MENU

Three vie for 2024 German Future prize

Three vie for 2024 German Future prize

Feature articles |
By Nick Flaherty



Three teams of technologists from Infineon, ams Osram and LMU Munich are in the short list for the €250,000 German Future prize in 2024.

The three nominees for the German Federal President’s Prize for Technology and Innovation (Future Prize) come from Bavaria, Berlin and North Rhine-Westphalia and cover SiC MOSFETs, LEDs and large language model AI that can be run in many more places. The prize is being awarded for the 28th time and is endowed with €250,000.

The ‘digital light’ team at ams Osram and the Fraunhofer Institute for Reliability and Microintegration IZM in Berlin is using individually controllable LED pixels for new applications such as a car headlight that offers greater driving safety through intelligent, adaptive light distribution on the road surface.

The system features more than 25,600 LEDs in a matrix consisting of 320 x 80 light points. With each individual LED being controlled by a digital signal, the headlamp works similar to a video projector. Not only does it illuminate the road ahead precisely and efficiently, but it can also project warning symbols onto the road, such as a snowflake symbol to warn of icy conditions or a special symbol if a wrong-way driver is heading in the vehicle’s direction.

**GIVEN MATERIAL**
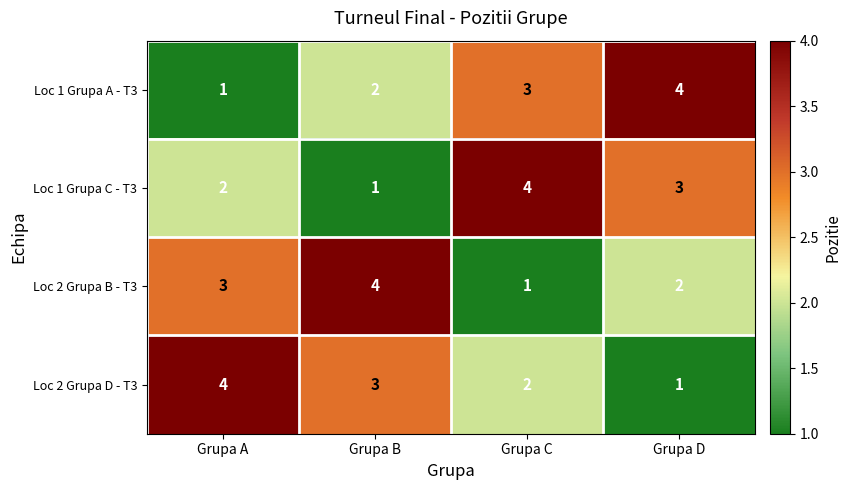

Is it true that Loc 1 Grupa C - T3 equals 2 at Grupa C?

False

**EXERCISES**
1. Edit the part of the German Future prize article that opens with the words containing "Feature articles |" and closes with "prize in 2024.", replacing "short list" with "final round", and give that part again.
2. Pick up the German Future prize article after its last sentence and keep writing.

**OUTPUTS BY TASK**
1.
Feature articles |
By Nick Flaherty



Three teams of technologists from Infineon, ams Osram and LMU Munich are in the final round for the €250,000 German Future prize in 2024.

2.
“I am pleased that we are once again among the three finalists for the Federal President’s Award thanks to this formidable innovation”, emphasizes Aldo Kamper, CEO of ams OSRAM. “The German Future Award is a long-standing tradition for us at ams OSRAM: in 2007, an ams OSRAM team won this prestigious award to honor our thin-film technology and in 2016, we were among the nominees. This impressively demonstrates our company’s amazing, long-term innovative power as well as the great significance of intelligent light and sensor technologies for our digital society, today and in the years to come.” 

Even beyond the road traffic area, “digital light” provides the technological basis for numerous new applications in augmented reality and human-machine interaction.

The team at the Ludwig-Maximilians University (LMU) in Munich with researchers at AI firm nyris is aiming to make generative AI more democratic by using the Stable Diffusion generative AI framework to identify machine parts in seconds based on a photo. This means that if technical systems fail, defective parts can be quickly identified and replaced. In this way, generative AI offers efficient solutions for industrial plants in Germany and around the world.

“Generative AI is about getting a computer to learn how to generate content – such as images,” said Professor Björn Ommer, chair of Chair of AI for Computer Vision at LMU. “With Stable Diffusion, we want to dissolve the resulting dependencies and create AI models that are just as effective but require much less computing power in their application,” says Ommer.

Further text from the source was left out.